The relevant policy definition defined computer fraud as the use of “any computer” to “fraudulently cause” a “direct loss” by money transfer. American Tooling and Travelers obviously disagreed about those terms, but the Judge found in favor of Travelers because the term “direct loss” was synonymous with the term immediate, and there were steps in between the fraudulent e-mails and the wiring of money. In short, the Michigan court would require the exact thing – a fraudster hacking into the computer and sending the money directly – that the New York court found implausible.

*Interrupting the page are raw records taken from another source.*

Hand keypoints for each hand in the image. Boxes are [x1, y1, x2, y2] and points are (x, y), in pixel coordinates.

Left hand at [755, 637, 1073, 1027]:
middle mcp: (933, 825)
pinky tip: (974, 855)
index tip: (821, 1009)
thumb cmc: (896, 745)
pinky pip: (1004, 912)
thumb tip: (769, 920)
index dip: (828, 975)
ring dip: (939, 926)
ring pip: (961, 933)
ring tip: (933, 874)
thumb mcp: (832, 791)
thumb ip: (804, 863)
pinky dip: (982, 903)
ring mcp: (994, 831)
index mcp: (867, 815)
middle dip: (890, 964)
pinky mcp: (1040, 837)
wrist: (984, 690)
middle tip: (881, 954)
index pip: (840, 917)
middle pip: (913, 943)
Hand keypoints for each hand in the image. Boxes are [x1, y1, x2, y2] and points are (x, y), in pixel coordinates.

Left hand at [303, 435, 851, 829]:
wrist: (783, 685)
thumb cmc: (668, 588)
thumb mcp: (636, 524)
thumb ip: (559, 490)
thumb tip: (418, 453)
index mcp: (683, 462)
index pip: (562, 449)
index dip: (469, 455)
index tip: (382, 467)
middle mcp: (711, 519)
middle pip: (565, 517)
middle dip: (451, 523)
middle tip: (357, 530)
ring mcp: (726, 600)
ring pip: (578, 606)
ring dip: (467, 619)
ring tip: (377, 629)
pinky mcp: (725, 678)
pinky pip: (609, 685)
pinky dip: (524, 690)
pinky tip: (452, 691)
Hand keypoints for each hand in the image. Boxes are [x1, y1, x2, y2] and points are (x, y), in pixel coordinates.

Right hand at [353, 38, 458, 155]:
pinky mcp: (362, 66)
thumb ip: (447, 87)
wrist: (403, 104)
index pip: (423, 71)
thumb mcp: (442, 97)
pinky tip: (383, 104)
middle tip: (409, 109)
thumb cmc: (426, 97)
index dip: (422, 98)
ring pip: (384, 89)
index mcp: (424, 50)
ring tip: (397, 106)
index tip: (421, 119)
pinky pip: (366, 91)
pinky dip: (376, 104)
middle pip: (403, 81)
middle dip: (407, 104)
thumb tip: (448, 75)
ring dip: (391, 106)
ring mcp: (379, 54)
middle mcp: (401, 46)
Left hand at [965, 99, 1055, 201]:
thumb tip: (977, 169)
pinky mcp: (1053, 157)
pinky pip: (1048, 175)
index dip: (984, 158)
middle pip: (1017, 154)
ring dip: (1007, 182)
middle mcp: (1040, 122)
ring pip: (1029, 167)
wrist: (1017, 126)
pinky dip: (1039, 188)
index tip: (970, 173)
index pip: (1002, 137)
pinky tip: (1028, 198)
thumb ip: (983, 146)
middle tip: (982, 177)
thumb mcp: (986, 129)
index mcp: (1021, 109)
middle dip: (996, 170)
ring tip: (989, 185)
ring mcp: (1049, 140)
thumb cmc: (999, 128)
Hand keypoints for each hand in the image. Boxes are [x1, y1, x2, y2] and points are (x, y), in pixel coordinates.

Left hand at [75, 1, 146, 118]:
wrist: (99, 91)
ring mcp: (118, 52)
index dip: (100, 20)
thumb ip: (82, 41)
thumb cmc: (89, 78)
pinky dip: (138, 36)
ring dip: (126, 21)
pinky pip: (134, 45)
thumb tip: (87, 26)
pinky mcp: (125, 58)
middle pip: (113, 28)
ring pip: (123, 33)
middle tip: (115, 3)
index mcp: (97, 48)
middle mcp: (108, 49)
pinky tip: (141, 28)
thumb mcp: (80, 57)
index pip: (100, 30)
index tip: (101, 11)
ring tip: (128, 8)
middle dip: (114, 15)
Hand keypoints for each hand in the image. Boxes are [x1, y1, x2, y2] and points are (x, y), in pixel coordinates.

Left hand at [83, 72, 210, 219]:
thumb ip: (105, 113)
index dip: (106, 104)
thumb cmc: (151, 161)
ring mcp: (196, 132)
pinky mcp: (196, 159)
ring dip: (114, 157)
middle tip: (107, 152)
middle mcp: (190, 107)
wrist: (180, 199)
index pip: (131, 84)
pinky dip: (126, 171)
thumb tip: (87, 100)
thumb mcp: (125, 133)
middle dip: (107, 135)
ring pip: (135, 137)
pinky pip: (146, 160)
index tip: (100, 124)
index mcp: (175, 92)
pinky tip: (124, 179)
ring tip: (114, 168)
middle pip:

What are the major takeaways from these rulings? First, it is always critical to carefully review the language in insurance policies. The American Tooling Center court distinguished the ruling in Medidata by contrasting the policy language because the Medidata policy did not include the term “direct loss” in its definition of fraud. To many people, that would be a minor distinction. But to the Michigan court it meant the difference between there being coverage or not. We believe that the Medidata court had the proper holding, that the Michigan court should have followed suit, and that Judge Carter’s belief that a computer fraud coverage requirement that a fraudster perform a transfer for there to be coverage is too draconian. And because rulings on this subject have come down all over the place, policyholders that frequently conduct transfers via computer should consider contacting insurance professionals, be it an attorney to interpret the policy, or a broker to determine whether there might be a policy endorsement available specifically aimed at this type of event.